A realização de concursos públicos online no Brasil está cada vez mais próxima, mas ainda enfrenta entraves burocráticos. Apesar da aprovação da Lei 14.965, sancionada em setembro de 2024, a nova modalidade depende da publicação de um decreto presidencial para ser regulamentada. A demora tem gerado expectativas no setor, enquanto instituições como a Fundação Cesgranrio já se adiantam para viabilizar a aplicação digital de provas.
Segundo matéria de Gustavo Silva do Jornal Extra, o governo federal conduz estudos por meio de um grupo de trabalho e consultas públicas para definir as diretrizes da regulamentação. Entre os pontos analisados estão critérios de criptografia, autenticação, fiscalização remota com inteligência artificial e adaptações para pessoas com deficiência ou sem acesso adequado à internet. A expectativa é que o decreto seja publicado no último trimestre de 2025, seguido por instruções normativas específicas.
Mesmo antes da regulamentação oficial, a Fundação Cesgranrio já deu um passo à frente ao inaugurar o “Centro de Testes Digitais”. Com 400 computadores, o local é voltado para provas de diferentes níveis e formatos. Segundo o coordenador de Assuntos Institucionais, Gabriel Coelho, a entidade acumula experiência com o Enem Digital, vestibulares e exames de certificação.
“Cada tipo de prova exige uma tecnologia adequada. Em testes de alto risco, como o Enem, o controle é rigoroso, com datas e locais específicos. Já em exames de menor risco, é possível aplicar a avaliação remotamente, desde que haja protocolos de segurança eficientes”, explicou.
O sistema da fundação inclui verificação de identidade e ambiente, uso de microfone e câmera, bloqueio de aplicativos e fiscalização com inteligência artificial. Em caso de comportamento suspeito, como olhar para fora da tela ou movimentações excessivas, fiscais humanos podem ser acionados e até eliminar o candidato.
Especialistas em educação e direito veem os concursos públicos online como uma inovação com alto potencial de democratização. Sérgio Camargo, advogado especializado em Direito Administrativo, aponta que a modalidade pode reduzir custos e ampliar o acesso a candidatos de regiões remotas. “É uma forma de tornar o princípio da igualdade mais concreto no acesso ao serviço público”, afirma.
O professor Fernando Bentes, da UFRRJ, destaca que a digitalização pode permitir maior frequência de concursos, além de beneficiar órgãos públicos com economia de recursos. Ele lembra que o Conselho Nacional de Justiça já autorizou provas online para candidatos com deficiência em concursos do Judiciário, baseando-se na própria Lei 14.965.

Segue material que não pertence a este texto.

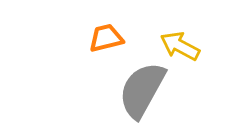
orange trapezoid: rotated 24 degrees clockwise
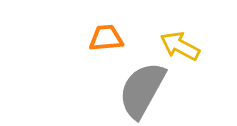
orange trapezoid: rotated 9 degrees clockwise
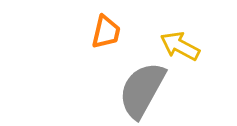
orange trapezoid: moved 6 px up; rotated 108 degrees clockwise
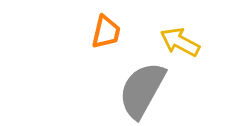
yellow arrow: moved 4 px up
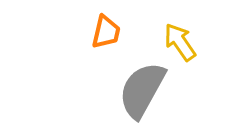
yellow arrow: rotated 27 degrees clockwise
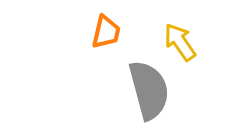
gray semicircle: moved 7 px right; rotated 136 degrees clockwise
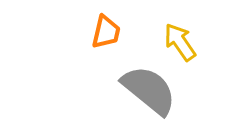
gray semicircle: rotated 36 degrees counterclockwise
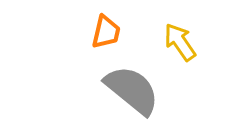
gray semicircle: moved 17 px left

Por outro lado, a nova modalidade também levanta preocupações. Douglas Oliveira, professor do Direção Concursos, relata que 69% dos seus alunos ainda preferem o modelo presencial, principalmente por medo de fraudes. “Apesar da comodidade, há receio com relação à lisura e à estabilidade do sistema”, disse.
Renato Borelli, juiz federal e coordenador no Gran Concursos, defende que a adaptação será gradual, mas inevitável. “É uma transformação que exige preparo técnico e psicológico dos candidatos, além de investimentos em segurança digital por parte das bancas”, analisou.
A transição para os concursos públicos online também desafia paradigmas históricos, como observa Marcos Britto, diretor do Degrau Cultural Britto. “A leitura em tela é mais cansativa, e o ambiente virtual traz desafios únicos. Mas já vimos experiências remotas durante a pandemia e em fases de concursos estatais, o que mostra que o modelo pode funcionar”.
Procurados, o Ministério da Educação e o Inep não informaram se pretendem adotar o modelo online em concursos futuros. O Ministério da Gestão indicou que só se manifestará após a regulamentação da lei.
Enquanto isso, a expectativa cresce entre candidatos e instituições que veem na digitalização das provas uma evolução inevitável — e, ao que tudo indica, cada vez mais próxima de se concretizar.